**Activity**.
Extend the IPAM server discovery walkthrough past the final sentence shown.

**Source extract**.
Discover Servers on the Network
Domain controllers, DHCP servers, and DNS servers can be discovered on the network, provided they are running Windows Server® 2008 or a later operating system. Computers running NPS must be added manually to the server inventory.
Since this is the first time we are discovering servers, we will discover servers by running the server discovery task. This task also runs regularly on the IPAM server with a default frequency of once per day, and will discover new servers automatically provided that they meet the conditions for discovery.
Conditions for discovery depend on the type of role services that are installed and running on managed servers. For example, a DHCP server will not be discovered if it is not authorized in Active Directory or does not have any DHCP scopes configured. DHCP scopes do not need to be active to be discovered. A DNS server will not be discovered unless it is authoritative for an Active Directory domain configured in the scope of discovery
- On the IPAM Overview page, click Start server discovery. This will start the IPAM ServerDiscovery task. Alternatively, you can click Manage on the IPAM console menu, and then click Start Server Discovery.
- Wait for the task to complete. You can click the notification flag to view status of the ServerDiscovery task if desired.
- When the task has completed running, view the Server inventory page to display the list of discovered servers.
If the list of discovered servers is incomplete, verify that the correct node is selected in the lower navigation pane. By default, IPv4 is selected. You can click Refresh to ensure the view is current.
Create IPAM Provisioning GPOs
When we picked the Provisioning method. We picked the GPO method, however the wizard did not actually create the group policies. All it did is configure and assign the names for them.

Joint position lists

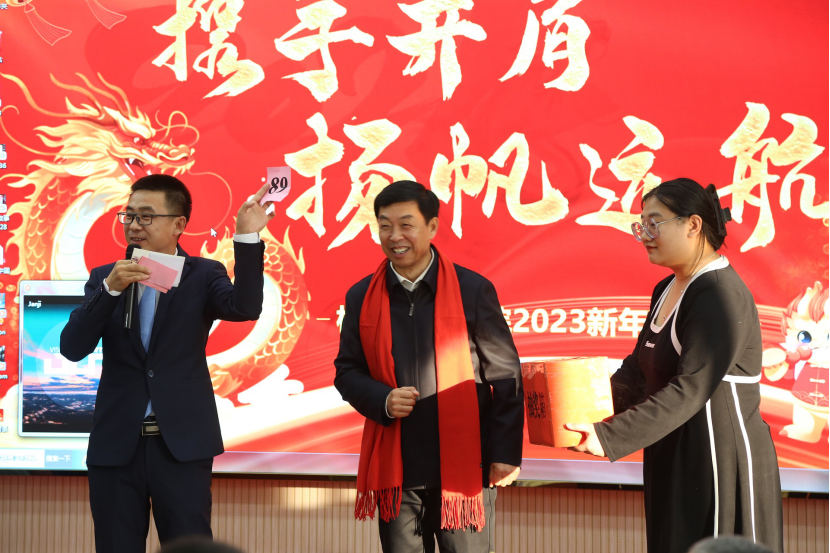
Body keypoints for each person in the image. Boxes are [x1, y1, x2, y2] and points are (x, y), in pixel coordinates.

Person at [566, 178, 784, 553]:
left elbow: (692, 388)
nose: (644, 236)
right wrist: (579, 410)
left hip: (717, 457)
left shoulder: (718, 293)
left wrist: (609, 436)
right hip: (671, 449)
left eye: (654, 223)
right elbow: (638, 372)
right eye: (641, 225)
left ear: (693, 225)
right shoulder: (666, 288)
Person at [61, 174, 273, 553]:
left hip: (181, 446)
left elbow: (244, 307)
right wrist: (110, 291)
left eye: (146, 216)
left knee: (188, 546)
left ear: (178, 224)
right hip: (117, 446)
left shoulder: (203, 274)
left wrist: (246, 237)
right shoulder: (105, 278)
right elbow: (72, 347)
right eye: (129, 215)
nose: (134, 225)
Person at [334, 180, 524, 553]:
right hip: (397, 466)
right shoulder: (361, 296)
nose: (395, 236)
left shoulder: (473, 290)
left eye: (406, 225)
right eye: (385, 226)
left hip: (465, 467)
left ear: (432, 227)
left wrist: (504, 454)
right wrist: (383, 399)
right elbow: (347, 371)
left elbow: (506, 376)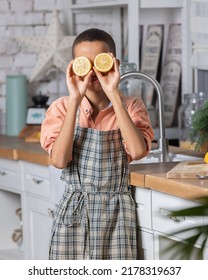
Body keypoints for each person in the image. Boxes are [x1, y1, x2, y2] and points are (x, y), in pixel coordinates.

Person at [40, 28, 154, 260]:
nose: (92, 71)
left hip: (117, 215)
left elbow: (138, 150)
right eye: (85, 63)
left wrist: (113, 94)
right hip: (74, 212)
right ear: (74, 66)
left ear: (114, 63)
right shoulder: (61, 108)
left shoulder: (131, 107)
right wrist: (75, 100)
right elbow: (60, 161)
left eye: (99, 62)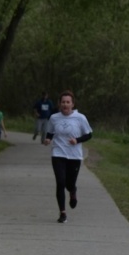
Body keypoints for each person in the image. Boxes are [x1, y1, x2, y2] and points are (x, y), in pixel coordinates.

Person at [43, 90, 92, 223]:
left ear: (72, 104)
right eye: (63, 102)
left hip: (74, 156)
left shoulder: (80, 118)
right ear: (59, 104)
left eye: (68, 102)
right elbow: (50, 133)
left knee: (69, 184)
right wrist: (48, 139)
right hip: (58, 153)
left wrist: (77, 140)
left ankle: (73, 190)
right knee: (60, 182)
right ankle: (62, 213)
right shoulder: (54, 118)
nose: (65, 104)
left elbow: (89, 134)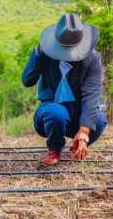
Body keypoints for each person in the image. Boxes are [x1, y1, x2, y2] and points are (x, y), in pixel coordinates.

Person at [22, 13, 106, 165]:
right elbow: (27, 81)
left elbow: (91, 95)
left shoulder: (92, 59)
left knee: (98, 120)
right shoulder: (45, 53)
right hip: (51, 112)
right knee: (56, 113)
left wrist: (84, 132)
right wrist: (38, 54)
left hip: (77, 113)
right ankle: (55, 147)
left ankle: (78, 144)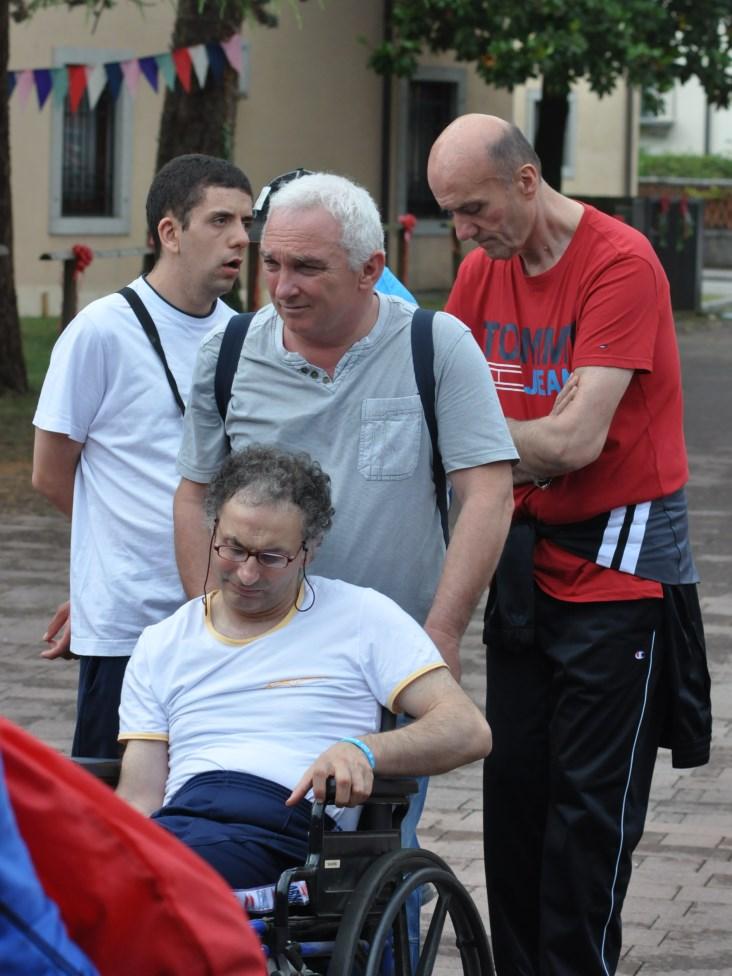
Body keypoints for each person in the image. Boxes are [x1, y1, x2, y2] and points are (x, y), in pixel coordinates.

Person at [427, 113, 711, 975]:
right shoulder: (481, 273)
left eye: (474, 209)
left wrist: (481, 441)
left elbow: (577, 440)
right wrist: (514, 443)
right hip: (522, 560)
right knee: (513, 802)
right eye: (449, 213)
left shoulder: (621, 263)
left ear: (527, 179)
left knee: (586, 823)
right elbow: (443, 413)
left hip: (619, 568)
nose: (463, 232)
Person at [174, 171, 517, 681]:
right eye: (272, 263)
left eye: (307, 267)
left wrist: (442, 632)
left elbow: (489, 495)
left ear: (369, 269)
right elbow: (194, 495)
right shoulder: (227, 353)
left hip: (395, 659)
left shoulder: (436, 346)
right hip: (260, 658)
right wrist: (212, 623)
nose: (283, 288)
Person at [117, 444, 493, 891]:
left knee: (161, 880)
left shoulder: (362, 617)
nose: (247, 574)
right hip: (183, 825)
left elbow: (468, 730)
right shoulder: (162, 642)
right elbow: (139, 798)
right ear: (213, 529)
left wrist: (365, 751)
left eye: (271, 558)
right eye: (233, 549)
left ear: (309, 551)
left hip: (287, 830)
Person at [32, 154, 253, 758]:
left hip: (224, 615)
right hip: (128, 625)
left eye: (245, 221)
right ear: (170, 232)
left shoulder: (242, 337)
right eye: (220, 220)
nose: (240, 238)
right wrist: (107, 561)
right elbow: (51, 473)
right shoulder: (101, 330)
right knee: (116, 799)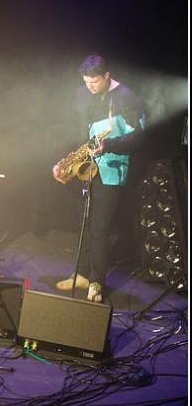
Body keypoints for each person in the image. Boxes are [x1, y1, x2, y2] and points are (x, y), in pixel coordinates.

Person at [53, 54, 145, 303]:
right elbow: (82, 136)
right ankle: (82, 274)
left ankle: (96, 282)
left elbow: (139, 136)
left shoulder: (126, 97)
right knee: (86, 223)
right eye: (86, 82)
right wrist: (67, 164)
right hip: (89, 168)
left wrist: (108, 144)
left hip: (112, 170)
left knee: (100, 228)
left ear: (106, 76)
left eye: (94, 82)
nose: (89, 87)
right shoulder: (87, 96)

**Answer to the exercise**.
There are 3 policies that need to be created. The GPO Prefix we selected in step 2 is IPAM. So our 3 policies will be:
- IPAM_DHCP: For managed DHCP servers.
- IPAM_DNS: For managed DNS servers.
- IPAM_DC_NPS: For managed domain controllers and NPS servers.
They will created by running the following PowerShell script.
|Invoke-IpamGpoProvisioning –Domain contoso.com –GpoPrefixName IPAM –IpamServerFqdn dc1.contoso.com|
Choose Managed Servers
So far we:
- Installed IPAM Server
- Chose an IPAM Provisioning Method
- Configured Server Discovery
- Discovered Servers on the Network
- Created IPAM Provisioning GPOs
Now we need to choose our managed servers.
Choosing a managed server is done by assigning manageability status. In our case since we chose the GPO method, a manageability status of Managed means that the server will automatically be added to security filtering in the appropriate IPAM GPO.
Membership in the Administrators group, or equivalent, is the minimum required to complete this procedure.
In the upper IPAM navigation tree, click SERVER INVENTORY. The list of servers that have been discovered or manually added is displayed. Right-click the server or servers that you are selecting and then click Edit Server.
In the Add or Edit Server dialog box next to Manageability status, select Managed from the drop-down list if the server will be managed by the current IPAM server.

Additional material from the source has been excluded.